And joined to this is the specific position of Antioch College. In the past decade, a powerful force for economic development in the Yellow Springs area has been the marriage of real estate and military industry and research. The “Base Realignment and Closure” (BRAC) procedures were initiated in 2005 by the Pentagon to streamline military expenses and to draw local industries into accelerating military research and development. Antioch is near the huge Wright-Patterson Air Force Base and also near the economically depressed city of Dayton. In 1994 the Dayton Development Corporation (DDC) was formed to figure out how to attract new capitalist investment and was recently given a shot in the arm by the BRAC. Congress last year voted to give $50 million in loans and startup money to over a dozen military research and industrial enterprises in the Wright-Patterson/Dayton/Yellow Springs corridor.

Antioch University (the corporate entity that owns, but is distinct from the College) has a separate branch in Yellow Springs called McGregor, which until recently has operated using College buildings.
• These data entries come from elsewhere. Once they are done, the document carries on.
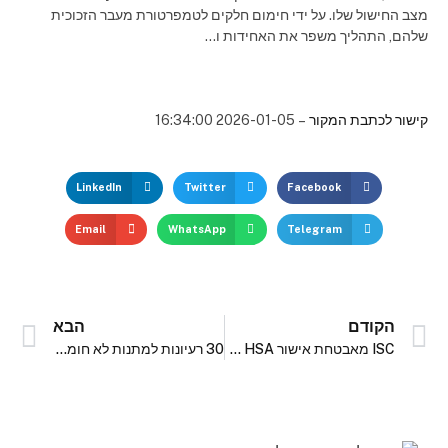
מצב החישול שלו. על ידי חימום חלקים לטמפרטורת מעבר הזכוכית
שלהם, התהליך משפר את האחידות ו…
קישור לכתבת המקור
– 2026-01-05 16:34:00
LinkedIn
Twitter
Facebook
Email
WhatsApp
Telegram
הקודם
הבא
ISC מאבטחת אישור HSA בסינגפור עבור תוכנת CystoSmart
30 רעיונות למתנות לא חומריות | אהבה של בית צעיר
But late in 2007, McGregor opened a new $30 million building off campus, which has been described by its proponents as “the educational component” of a business and research park planned for that location. The rise of McGregor and its connection with the BRAC is seen by many as closely linked to the hostility toward Antioch College’s values and physical existence. [see blazenews.org/30/closing-antioch-college-cui-bono for further detailed investigation into the Antioch/BRAC connection]

Two current and one former member of the Antioch University Board of Trustees head up significant military research and industrial companies. How people like that ended up as board members at Antioch, of all places, is still a mystery. But this raises further questions about the relationship between the Antioch University board and BRAC. In any case, it is known that BRAC and the DDC have lobbied the Yellow Springs Village Council to join the military-industrial development plans. Yellow Springs businesses formed a group to attract such investment and to find ways for Yellow Springs to get in on the action.
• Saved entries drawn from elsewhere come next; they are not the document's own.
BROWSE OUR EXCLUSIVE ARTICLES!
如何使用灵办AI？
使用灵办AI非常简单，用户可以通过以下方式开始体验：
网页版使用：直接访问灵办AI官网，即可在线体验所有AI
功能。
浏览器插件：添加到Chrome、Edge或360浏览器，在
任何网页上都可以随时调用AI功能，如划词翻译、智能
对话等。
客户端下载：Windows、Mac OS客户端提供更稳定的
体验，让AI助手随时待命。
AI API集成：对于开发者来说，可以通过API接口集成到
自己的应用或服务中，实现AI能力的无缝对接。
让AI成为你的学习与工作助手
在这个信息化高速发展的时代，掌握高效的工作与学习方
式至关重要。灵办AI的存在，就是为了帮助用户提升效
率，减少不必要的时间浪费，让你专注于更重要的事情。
These economic factors are creating pressure for the integration of Antioch and Yellow Springs into military research and development.
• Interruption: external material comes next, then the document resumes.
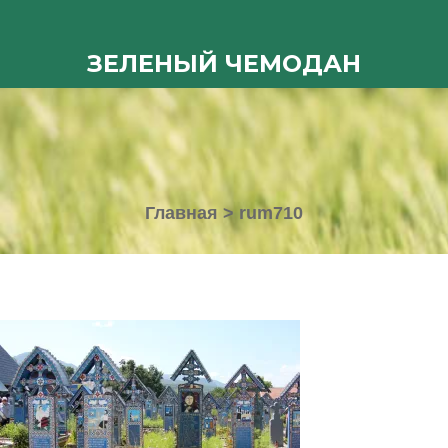
ЗЕЛЕНЫЙ ЧЕМОДАН
Главная
>
rum710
As we go to press, Antioch College students, faculty, staff, alumni, and residents of the small town of Yellow Springs, Ohio, are brainstorming and planning for “NonStop Antioch”—a slogan that has arisen with the movement to stop Antioch’s closure. According to a press release from the College Revival Fund, Inc. (one of the Antioch College alumni-directed fundraising efforts), “NonStop Antioch is what alumni, students, staff and faculty dubbed the movement to keep Antioch College alive and operating in Yellow Springs…It includes support for students, faculty and staff who have committed to staying in Yellow Springs to teach, learn, and keep the Antioch spirit alive. NonStop Antioch also includes plans for fundraising, direct action, and litigation.”